1. ## counting rules

"A fleet of ten taxis is to be dispatched to three locations in such a way that three taxis go to the first location, five taxis go to the second location, and two taxis go to the third location. (a) In how many distinct ways can the taxis be dispatched?"
I know in the first part to use n!/(n1!n2!n3!). So in this problem it's 10!/(3!5!2!)=2520
It's part (b) that I can't figure out: "Suppose that six of the taxis are Checker Cabs and that the remaining four are Yellow Cabs. If the taxis are randomly dispatched, what is the probability that only Checker Cabs are dispatched to the first location?"
Am I to use permutations? Or is it combinations? Any help would be greatly appreciated.

2. Well, we know the denominator of the fraction is 2520. You found that to be the total number of ways. Now all we need to know is how many ways can three checker cabs go the first location and the rest go to the other two locations.

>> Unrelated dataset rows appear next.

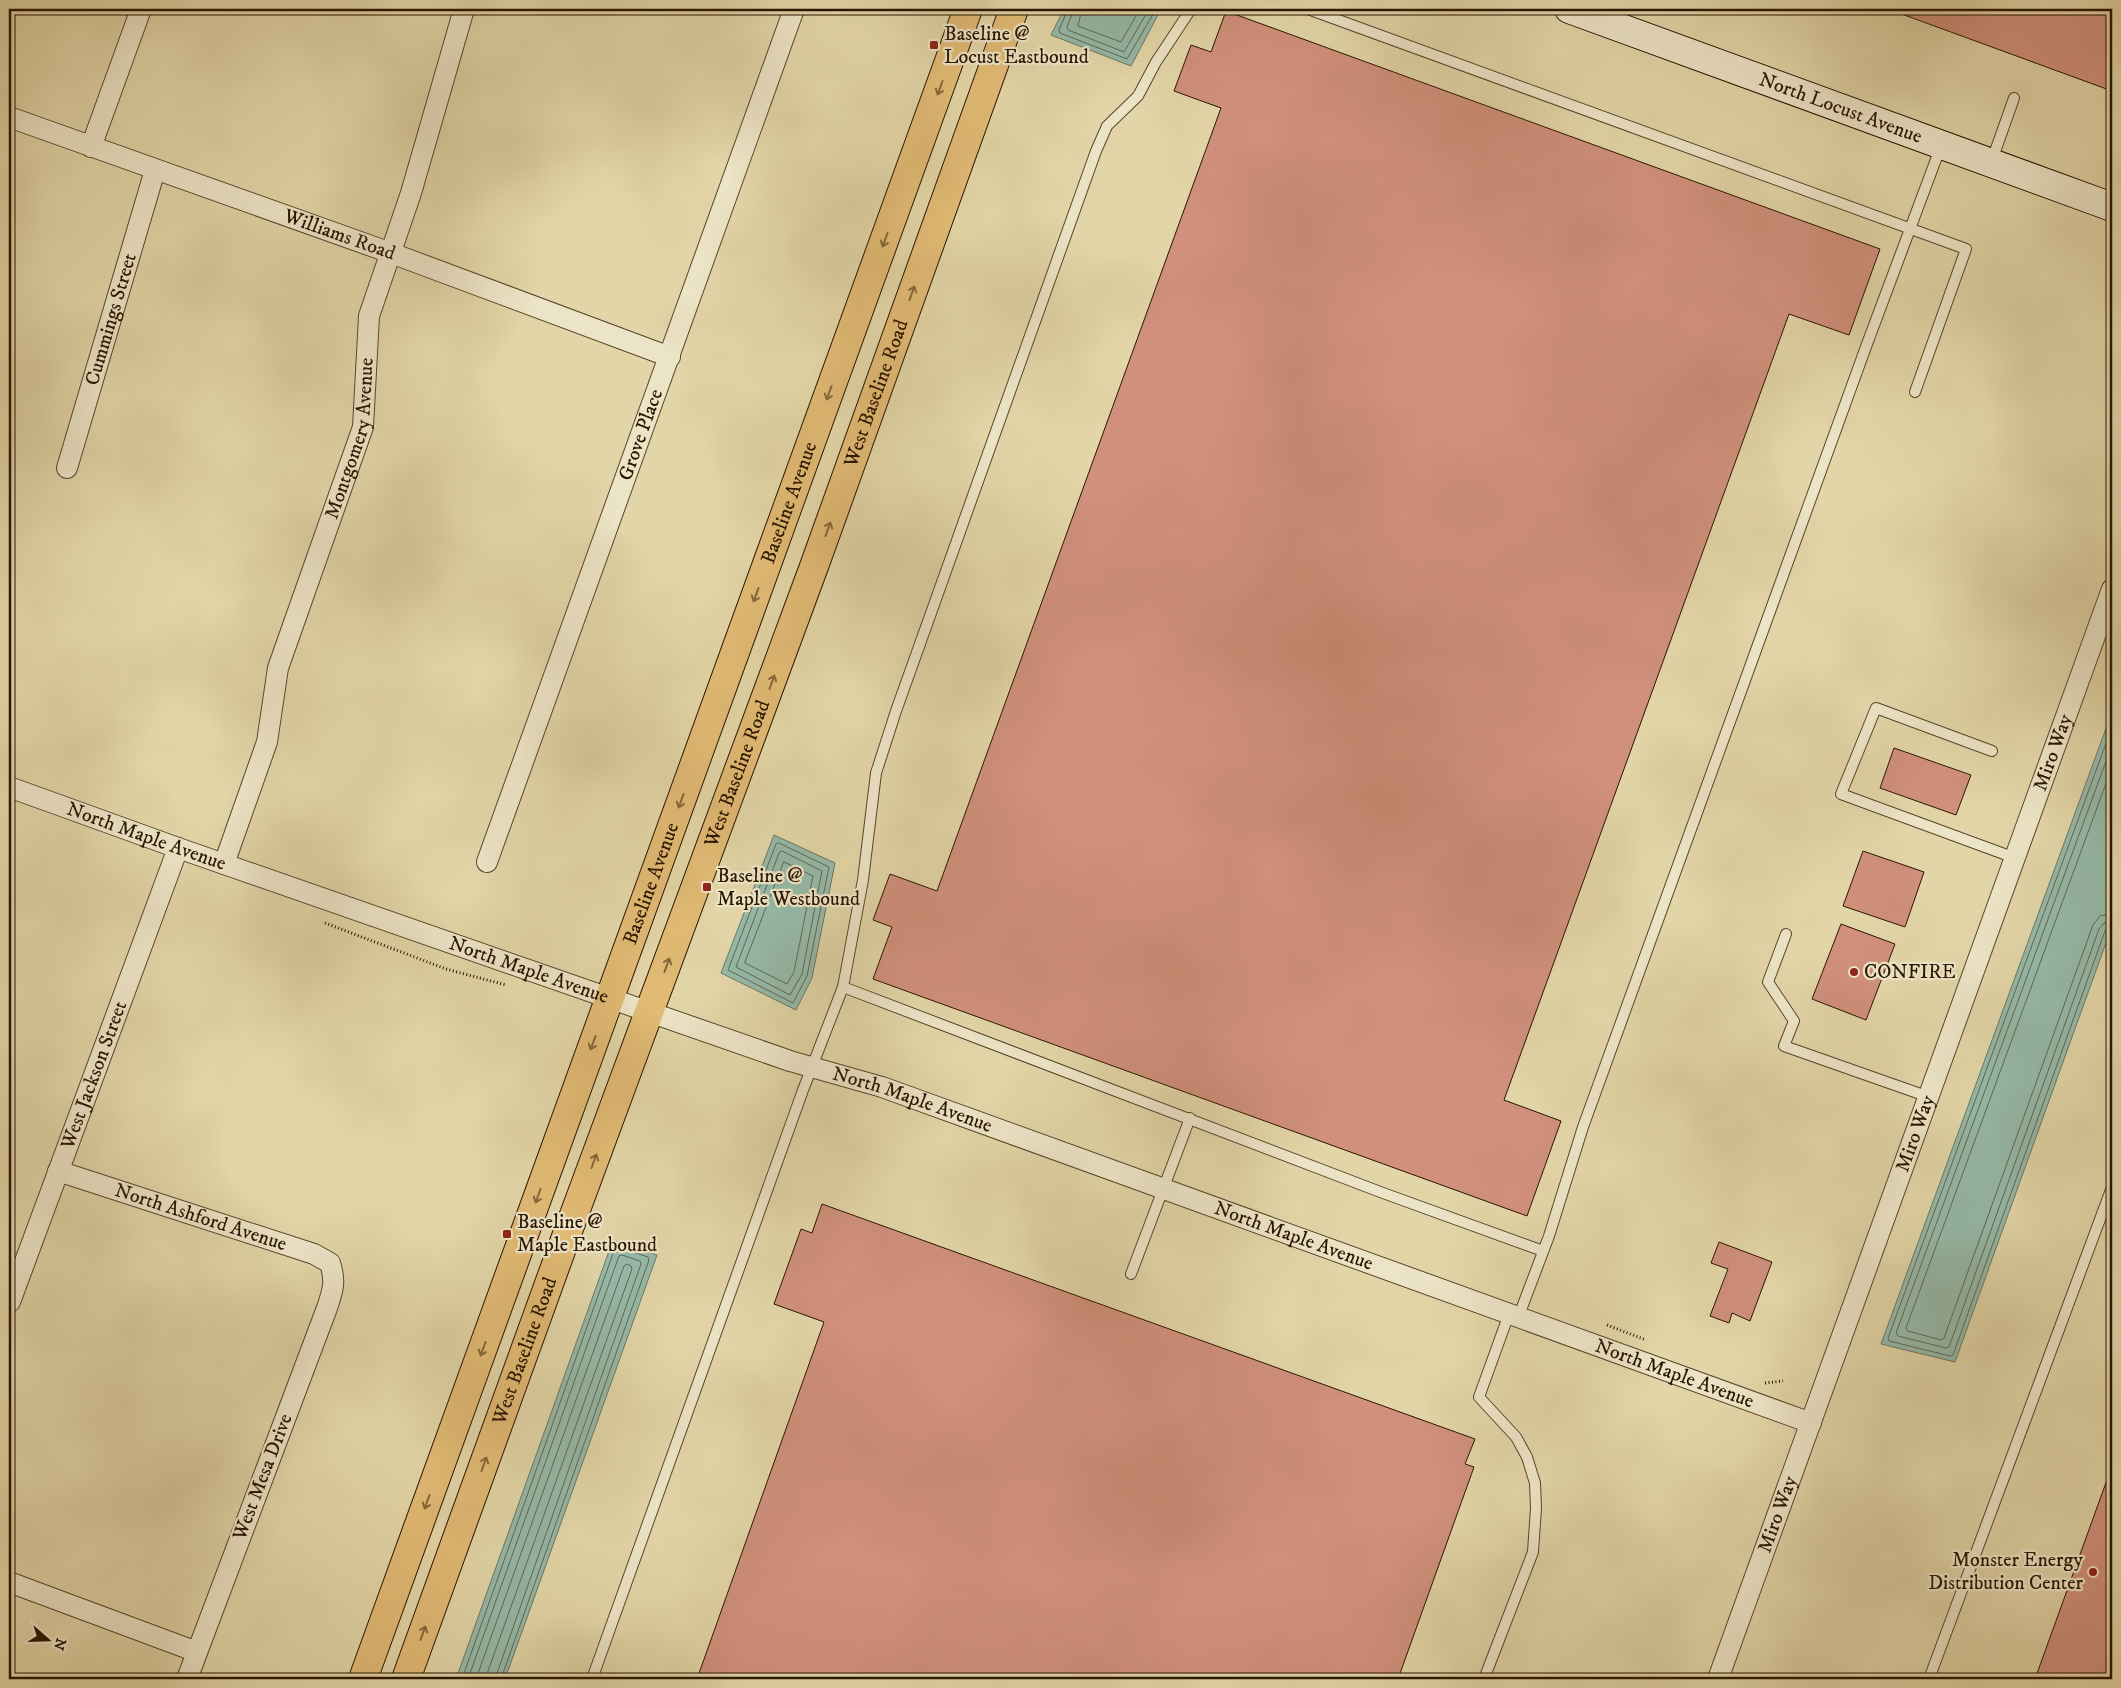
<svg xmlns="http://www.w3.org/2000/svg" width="2121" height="1688" font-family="'IM FELL DW Pica',serif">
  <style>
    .water { fill: #95b9a8; stroke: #6a7765 }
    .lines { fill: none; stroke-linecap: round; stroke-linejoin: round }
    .shore { stroke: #606754; stroke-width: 1 }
    .building { fill: #d0907c; stroke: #2a1500 }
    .lane-casing { stroke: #58452a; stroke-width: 12 }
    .street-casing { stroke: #58452a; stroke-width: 22 }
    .secondary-casing { stroke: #2a1500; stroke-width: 30 }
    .primary-casing { stroke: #2a1500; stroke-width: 30 }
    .path { stroke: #2a1500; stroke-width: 3; stroke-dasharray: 1 2.5; stroke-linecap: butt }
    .lane { stroke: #ece4c6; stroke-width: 10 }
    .street { stroke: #ece4c6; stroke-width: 20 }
    .secondary { stroke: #ece4c6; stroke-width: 28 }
    .primary { stroke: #e1ba74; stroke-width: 28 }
    .oneway { stroke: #86683a }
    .poi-dot { fill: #8f2418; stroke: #ece4c6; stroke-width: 2 }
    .labels { text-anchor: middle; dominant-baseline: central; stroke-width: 4.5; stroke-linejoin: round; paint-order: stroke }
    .poi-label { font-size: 20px; fill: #2a1500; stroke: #ece4c6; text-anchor: start }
    .street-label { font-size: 20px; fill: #2a1500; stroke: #ece4c6 }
  </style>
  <rect width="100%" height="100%" fill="#e2d5a7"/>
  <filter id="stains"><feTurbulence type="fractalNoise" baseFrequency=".004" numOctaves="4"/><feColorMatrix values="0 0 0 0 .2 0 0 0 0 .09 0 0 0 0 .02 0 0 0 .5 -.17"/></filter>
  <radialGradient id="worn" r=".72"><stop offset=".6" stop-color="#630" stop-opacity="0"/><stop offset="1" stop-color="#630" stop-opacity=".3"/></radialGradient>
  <g class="water">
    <polygon points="1064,9 1161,9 1131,66 1051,35"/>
    <polygon points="2112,712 2112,926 1955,1362 1881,1344"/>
    <polygon points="774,835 835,863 812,978 796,1010 721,973"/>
    <polygon points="613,1240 657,1255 505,1679 456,1679"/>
  </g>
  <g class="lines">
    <g class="shore">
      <polyline points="1068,9 1059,30 1060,33 1127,59 1156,9"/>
      <polyline points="1074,9 1067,27 1068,30 1124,52 1149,9"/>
      <polyline points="1082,9 1078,26 1121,42 1140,9"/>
      <polyline points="2112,727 1888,1338 1889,1341 1950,1356 1953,1355 2105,931 2108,927 2112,927"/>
      <polyline points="2112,745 1896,1333 1898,1336 1946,1348 1949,1347 2099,929 2104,923 2112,921"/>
      <polyline points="2112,767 1906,1328 1908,1331 1941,1340 1944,1338 2093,925 2100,916 2112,913"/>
      <polygon points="779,843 829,867 807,976 793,1003 728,970 776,844"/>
      <polygon points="782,851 822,871 802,974 790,995 736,967 779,853"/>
      <polygon points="784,862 813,876 794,972 787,984 745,963"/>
      <polyline points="462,1679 615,1248 618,1247 648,1257 649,1260 501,1679"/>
      <polyline points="468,1679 619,1256 622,1255 640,1261 641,1264 495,1679"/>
      <polyline points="476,1679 624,1266 627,1264 631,1266 632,1269 488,1671 487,1679"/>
    </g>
  </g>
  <g class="building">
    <polygon points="1888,9 2112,9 2112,91"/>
    <polygon points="1226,11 1880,249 1849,335 1789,314 1504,1100 1561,1121 1527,1216 873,979 892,927 873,920 890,874 937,891 1221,108 1174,91 1191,45 1211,52"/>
    <polygon points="1894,748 1971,775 1956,815 1880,788"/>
    <polygon points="1863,851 1924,872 1905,927 1843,906"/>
    <polygon points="1841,924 1895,944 1866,1020 1812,999"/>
    <polygon points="822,1204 1475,1439 1465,1464 1474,1467 1398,1679 697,1679 824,1322 774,1304 801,1229 812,1233"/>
    <polygon points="1719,1242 1772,1262 1750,1321 1732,1313 1729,1323 1710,1316 1728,1269 1711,1263"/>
    <polygon points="2112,1466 2112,1679 2035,1679"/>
  </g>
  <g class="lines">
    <g class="lane-casing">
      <g id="lane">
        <polyline points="1308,9 1966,249 1915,392"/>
        <polyline points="1991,163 2014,98"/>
        <polyline points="1992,751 1876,708 1841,794 2015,858"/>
        <polyline points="1786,934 1768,982 1794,1021 1784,1046 1929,1097"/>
        <polyline points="843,987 1383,1193 1543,1251"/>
        <polyline points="1131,1274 1190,1118"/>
        <polyline points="1518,1318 1549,1236 1583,1127 1867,344 1941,146"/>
        <polyline points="592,1679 803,1090 843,987 863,880 876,773 896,711 1096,151 1107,126 1138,96 1156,62 1191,9"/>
        <polyline points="1484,1679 1533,1552 1536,1508 1535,1483 1527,1457 1516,1437 1479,1397 1509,1314"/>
        <polyline points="1929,1679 2112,1187"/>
      </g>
    </g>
    <g class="street-casing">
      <g id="street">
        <path id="s1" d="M9,117L391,253L670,357"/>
        <polyline points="91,147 141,9"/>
        <path id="s2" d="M67,468L155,170"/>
        <path id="s3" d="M9,787L178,848L790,1061L882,1087L1811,1423"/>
        <path id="s4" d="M487,862L794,9"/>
        <path id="s5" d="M224,864L267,742L278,668L363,427L369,316L411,193L464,9"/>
        <path id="s6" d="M58,1171L314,1254L330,1263C336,1282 333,1290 327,1308L187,1679"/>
        <path id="s7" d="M10,1302L178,848"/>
        <polyline points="9,1582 197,1652"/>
        <path id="s8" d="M1718,1679L2112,589"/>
      </g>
    </g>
    <g class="secondary-casing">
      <g id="secondary">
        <path id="s9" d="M1569,9L2112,207"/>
      </g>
    </g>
    <g class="primary-casing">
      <g id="primary">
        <path id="s10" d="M363,1679L968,9"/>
        <path id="s11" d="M406,1679L571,1223L816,561L1014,9"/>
      </g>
    </g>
    <g class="path">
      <polyline points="325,923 446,969 506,985"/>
      <polyline points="1607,1325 1646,1340"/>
      <polyline points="1765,1383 1783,1381"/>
    </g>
    <use href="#lane" class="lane"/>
    <use href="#street" class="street"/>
    <use href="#secondary" class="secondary"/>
    <use href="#primary" class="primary"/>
  </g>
  <defs><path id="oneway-shaft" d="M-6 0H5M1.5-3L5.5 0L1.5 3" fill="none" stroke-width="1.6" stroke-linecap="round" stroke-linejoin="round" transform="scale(1.25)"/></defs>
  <g class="oneway">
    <use href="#oneway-shaft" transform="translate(940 88) rotate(110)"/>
    <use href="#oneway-shaft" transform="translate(885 240) rotate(110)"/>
    <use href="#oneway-shaft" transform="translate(912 293) rotate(-70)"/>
    <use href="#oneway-shaft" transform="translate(829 393) rotate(110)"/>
    <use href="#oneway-shaft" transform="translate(828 529) rotate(-70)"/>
    <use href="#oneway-shaft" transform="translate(756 595) rotate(110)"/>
    <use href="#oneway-shaft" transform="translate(772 682) rotate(-70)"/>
    <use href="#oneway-shaft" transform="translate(681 801) rotate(110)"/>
    <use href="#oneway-shaft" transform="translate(667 965) rotate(-70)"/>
    <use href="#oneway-shaft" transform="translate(593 1043) rotate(110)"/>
    <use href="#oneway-shaft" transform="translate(594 1161) rotate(-70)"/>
    <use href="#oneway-shaft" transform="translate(538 1196) rotate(110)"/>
    <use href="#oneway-shaft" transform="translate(483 1349) rotate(110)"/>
    <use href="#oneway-shaft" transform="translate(484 1464) rotate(-70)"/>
    <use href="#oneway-shaft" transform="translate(427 1502) rotate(110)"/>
    <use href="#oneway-shaft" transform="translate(423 1633) rotate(-70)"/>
  </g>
  <g class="poi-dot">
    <rect x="929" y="40" width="10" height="10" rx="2.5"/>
    <rect x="702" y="882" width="10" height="10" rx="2.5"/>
    <circle cx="1854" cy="972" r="5"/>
    <rect x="502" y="1229" width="10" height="10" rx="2.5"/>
    <circle cx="2093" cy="1572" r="5"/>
  </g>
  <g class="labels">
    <g class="poi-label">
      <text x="944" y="34">Baseline @<tspan x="944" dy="23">Locust Eastbound</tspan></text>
      <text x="717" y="876">Baseline @<tspan x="717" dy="23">Maple Westbound</tspan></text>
      <text x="1864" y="972">CONFIRE</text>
      <text x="517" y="1222">Baseline @<tspan x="517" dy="23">Maple Eastbound</tspan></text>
      <text x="2083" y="1560" text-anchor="end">Monster Energy<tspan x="2083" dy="23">Distribution Center</tspan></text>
    </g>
    <g class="street-label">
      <text stroke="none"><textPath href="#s9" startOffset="289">North Locust Avenue</textPath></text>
      <text stroke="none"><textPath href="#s1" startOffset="351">Williams Road</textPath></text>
      <text stroke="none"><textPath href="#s2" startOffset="155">Cummings Street</textPath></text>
      <text stroke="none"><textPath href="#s11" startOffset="1369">West Baseline Road</textPath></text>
      <text stroke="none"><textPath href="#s4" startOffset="454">Grove Place</textPath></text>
      <text stroke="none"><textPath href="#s5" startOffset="446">Montgomery Avenue</textPath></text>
      <text stroke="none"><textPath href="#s10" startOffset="1251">Baseline Avenue</textPath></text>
      <text stroke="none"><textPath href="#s8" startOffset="985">Miro Way</textPath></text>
      <text stroke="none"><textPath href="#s11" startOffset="964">West Baseline Road</textPath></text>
      <text stroke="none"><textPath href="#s3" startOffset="146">North Maple Avenue</textPath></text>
      <text stroke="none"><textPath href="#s10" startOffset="846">Baseline Avenue</textPath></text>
      <text stroke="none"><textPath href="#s3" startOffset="551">North Maple Avenue</textPath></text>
      <text stroke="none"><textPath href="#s7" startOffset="242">West Jackson Street</textPath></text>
      <text stroke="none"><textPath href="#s3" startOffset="956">North Maple Avenue</textPath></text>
      <text stroke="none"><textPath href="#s8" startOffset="580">Miro Way</textPath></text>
      <text stroke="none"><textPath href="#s6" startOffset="150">North Ashford Avenue</textPath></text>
      <text stroke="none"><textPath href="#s3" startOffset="1361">North Maple Avenue</textPath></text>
      <text stroke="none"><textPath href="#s11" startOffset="349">West Baseline Road</textPath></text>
      <text stroke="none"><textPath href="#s3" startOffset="1766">North Maple Avenue</textPath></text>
      <text transform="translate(263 1477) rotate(-69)">West Mesa Drive</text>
      <text stroke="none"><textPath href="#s8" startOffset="175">Miro Way</textPath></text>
    </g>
  </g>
  <rect width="2121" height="1688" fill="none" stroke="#e2d5a7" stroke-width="30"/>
  <rect x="10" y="10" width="2101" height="1668" fill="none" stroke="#2a1500" stroke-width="2.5"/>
  <rect x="15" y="15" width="2091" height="1658" fill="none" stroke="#2a1500"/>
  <g transform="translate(48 1640) rotate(110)" stroke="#ece4c6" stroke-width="4" paint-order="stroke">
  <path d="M0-4L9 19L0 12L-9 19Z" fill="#2a1500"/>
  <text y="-8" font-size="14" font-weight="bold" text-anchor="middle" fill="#2a1500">N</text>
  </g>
  <rect width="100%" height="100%" filter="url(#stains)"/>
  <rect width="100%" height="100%" fill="url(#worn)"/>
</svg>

Would that not be {combin(6,3)} (7!)/[(2!)(5!)]?

3. jettagrl,

Draw it out like this:

"C" = Checker
"Y" = Yellow

Location 1: CCC
Location 2: ***xx
Location 3: xx

Out of 6 Checker cabs, three of them end up at location 1, and there are 6C3 = 6! / (3!*(6-3)!) ways this can happen.

Now, location 1 is effectively "blocked out" from consideration, and we just concern ourselves with the remaining 7 slots. Within location 2 or 3, there can also be rearrangements that are identical for the purposes of this problem, so it's very similar to part a.

= 6C3 * [ 7! / (5!*2!) ]

Finally, divide this result by what you got in part a, which is the total number of ways that the cabs can be dispatched to the locations.

4. Interesting problem, John you and Plato both solved it as if the remaining 7 spots were in two sets of indistinguishable locations. i looked at it as 7 spots to be filled by any of seven taxis that are in two indistinguishable types which gives a slightly different result.

You have to l think this one over carefully to recognize that you are selecting spots and NOT taxis (which is why i was initially wrong), easy to confuse!